In the northwest region, economic growth in the past two decades has diversified a regional economy that was once much more heavily dependent on manufacturing and timber. While many rural counties are vulnerable, overall economic conditions and trends in the northwest show substantial strength. After many years of somewhat sluggish economic growth, the Pacific Northwest economy has shown strong growth since 1986. The rate of employment growth in Oregon and Washington exceeded the U.S. average in every year since 1986.

About 43 percent of the timber land in the affected region is owned by the federal government, with the remainder in state or private hands. Federal timber sales provide local communities receipts of between $200 and $500 million dollars annually.

During the 1980s, the northern spotted owl region (public and private lands) accounted for more than 30 percent of the lumber produced in the United States. Because about one-third of recent timber harvests in the owl region occur on federal lands, about 10 percent of domestic timber supply potentially is affected by spotted owl protection.

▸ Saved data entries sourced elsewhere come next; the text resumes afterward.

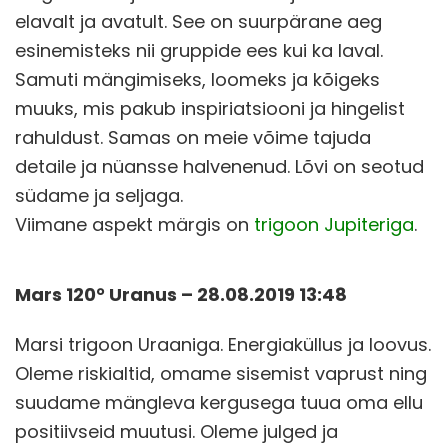
elavalt ja avatult. See on suurpärane aeg
esinemisteks nii gruppide ees kui ka laval.
Samuti mängimiseks, loomeks ja kõigeks
muuks, mis pakub inspiriatsiooni ja hingelist
rahuldust. Samas on meie võime tajuda
detaile ja nüansse halvenenud. Lõvi on seotud
südame ja seljaga.
Viimane aspekt märgis on
trigoon Jupiteriga
.
Mars 120° Uranus – 28.08.2019 13:48
Marsi trigoon Uraaniga. Energiaküllus ja loovus.
Oleme riskialtid, omame sisemist vaprust ning
suudame mängleva kergusega tuua oma ellu
positiivseid muutusi. Oleme julged ja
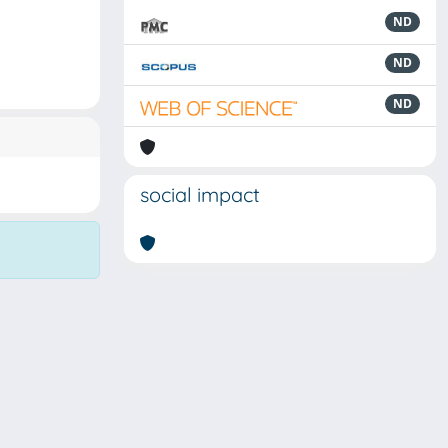
ND
ND
ND
social impact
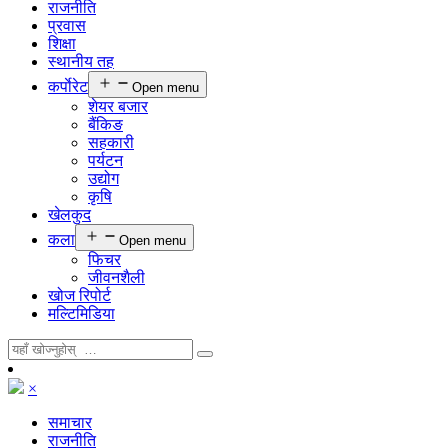
राजनीति
प्रवास
शिक्षा
स्थानीय तह
कर्पाेरेट
Open menu
शेयर बजार
बैंकिङ
सहकारी
पर्यटन
उद्योग
कृषि
खेलकुद
कला
Open menu
फिचर
जीवनशैली
खोज रिपोर्ट
मल्टिमिडिया
×
समाचार
राजनीति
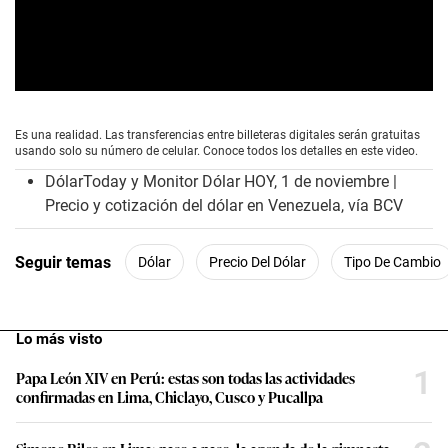
0
s
e
Es una realidad. Las transferencias entre billeteras digitales serán gratuitas
c
usando solo su número de celular. Conoce todos los detalles en este video.
o
n
DólarToday y Monitor Dólar HOY, 1 de noviembre |
d
Precio y cotización del dólar en Venezuela, vía BCV
s
o
f
1
Seguir temas
Dólar
Precio Del Dólar
Tipo De Cambio
m
i
n
u
t
Lo más visto
e
,
1
Papa León XIV en Perú: estas son todas las actividades
5
confirmadas en Lima, Chiclayo, Cusco y Pucallpa
9
s
e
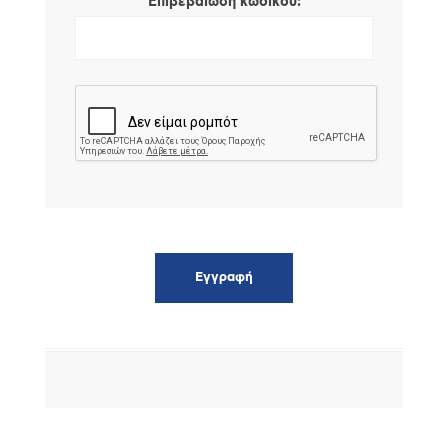
*
Επιβεβαίωση κωδικού:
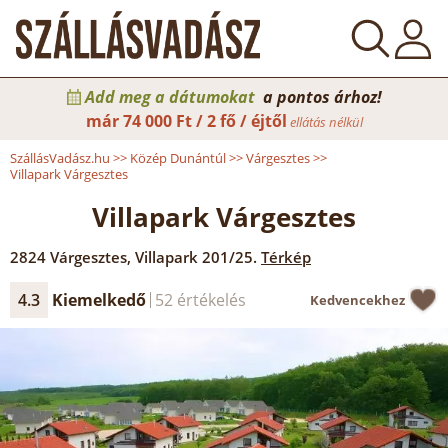
Add meg a dátumokat
a pontos árhoz!
már
74 000 Ft / 2 fő / éjtől
ellátás nélkül
SzállásVadász.hu
>>
Közép Dunántúl
>>
Várgesztes
>>
Villapark Várgesztes
Villapark Várgesztes
2824
Várgesztes
,
Villapark 201/25.
Térkép
4.3
Kiemelkedő
52 értékelés
Kedvencekhez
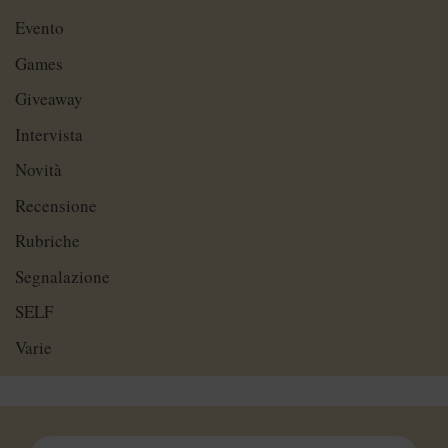
Evento
Games
Giveaway
Intervista
Novità
Recensione
Rubriche
Segnalazione
SELF
Varie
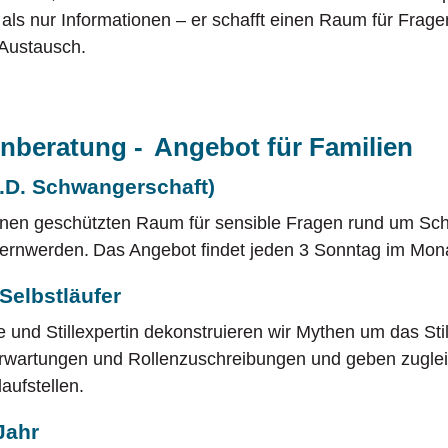
 als nur Informationen – er schafft einen Raum für Frag
 Austausch.
beratung - Angebot für Familien
.D. Schwangerschaft)
einen geschützten Raum für sensible Fragen rund um Sc
ternwerden. Das Angebot findet jeden 3 Sonntag im Mon
n Selbstläufer
und Stillexpertin dekonstruieren wir Mythen um das Stil
Erwartungen und Rollenzuschreibungen und geben zugleic
aufstellen.
 Jahr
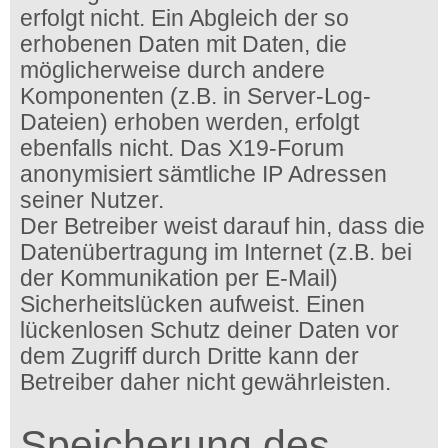
erfolgt nicht. Ein Abgleich der so
erhobenen Daten mit Daten, die
möglicherweise durch andere
Komponenten (z.B. in Server-Log-
Dateien) erhoben werden, erfolgt
ebenfalls nicht. Das X19-Forum
anonymisiert sämtliche IP Adressen
seiner Nutzer.
Der Betreiber weist darauf hin, dass die
Datenübertragung im Internet (z.B. bei
der Kommunikation per E-Mail)
Sicherheitslücken aufweist. Einen
lückenlosen Schutz deiner Daten vor
dem Zugriff durch Dritte kann der
Betreiber daher nicht gewährleisten.
Speicherung des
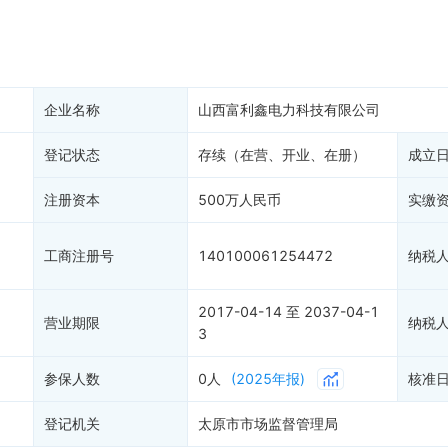
产抵押
双随机抽查
保信息
资质证书
权出质
知识产权出质
易注销
信用评价
企业名称
山西富利鑫电力科技有限公司
销备案
进出口信用
算信息
登记状态
存续（在营、开业、在册）
债券信息
成立
准入境
地块公示
注册资本
500万人民币
实缴
购地信息
供应商
工商注册号
140100061254472
纳税
客户
2017-04-14 至 2037-04-1
)
营业期限
纳税
3
参保人数
0人
(2025年报)
核准
登记机关
太原市市场监督管理局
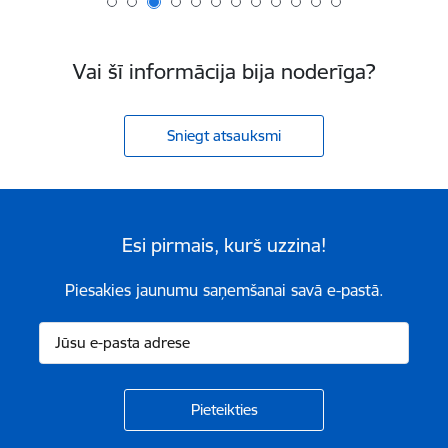
Vai šī informācija bija noderīga?
Sniegt atsauksmi
Esi pirmais, kurš uzzina!
Piesakies jaunumu saņemšanai savā e-pastā.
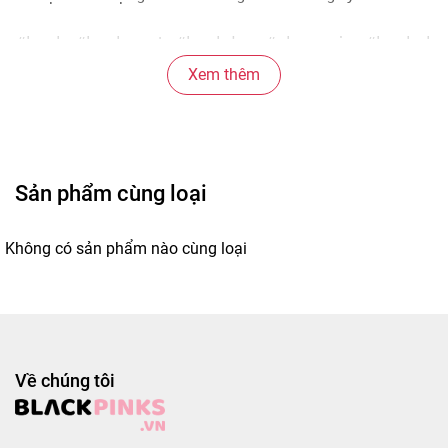
#banh #banhngot #banhdao #chocopie #banhcho
Xem thêm
Sản phẩm cùng loại
Không có sản phẩm nào cùng loại
Về chúng tôi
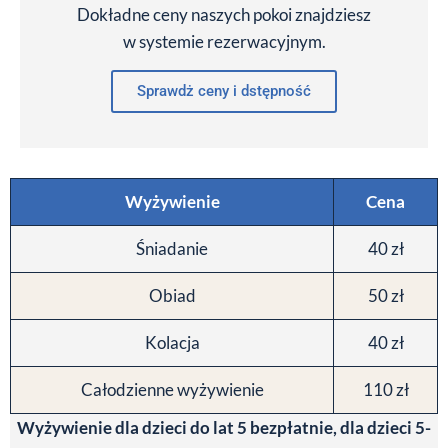
Dokładne ceny naszych pokoi znajdziesz
w systemie rezerwacyjnym.
Sprawdż ceny i dstępność
Wyżywienie
Cena
Śniadanie
40 zł
Obiad
50 zł
Kolacja
40 zł
Całodzienne wyżywienie
110 zł
Wyżywienie dla dzieci do lat 5 bezpłatnie, dla dzieci 5-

Increased harvest levels have failed to increase jobs proportionately. Increased mechanization in harvesting, transporting, and milling has lowered the labor required for producing lumber. During the 1980s, for example, the number of jobs in the lumber and wood products sectors declined from 10 jobs per million board feet of harvest to below 8 jobs per million board feet. From 1981 to 1989, while harvest levels increased by 44 percent in Oregon and Washington, there was no increase in employment in forest products.

Mill closings follow a similar trend. In 1968, Oregon had 300 sawmills; by 1988 the state had 165 mills. In Washington, the number of mills fell from 182 in 1978 to 118 mills in 1988, while the total number of wood processing establishments (including veneer and plywood, pulp, shake and shingle plants and other operations) fell from 764 in 1978 to 351 in 1988.

These trends preceded the old-growth controversy. While the spotted owl often is blamed for weak employment, the long term projections indicate steady declines in employment for any given level of timber harvest.

Export-related issues are expected to be raised at the Forest Conference. It is important to note that by law, logs from federal lands cannot be exported and log exports from stateowned lands are highly restricted. However,
substantial volumes of timber cut from private lands in the northwest are exported to Japan, Korea, and China with minimal domestic processing.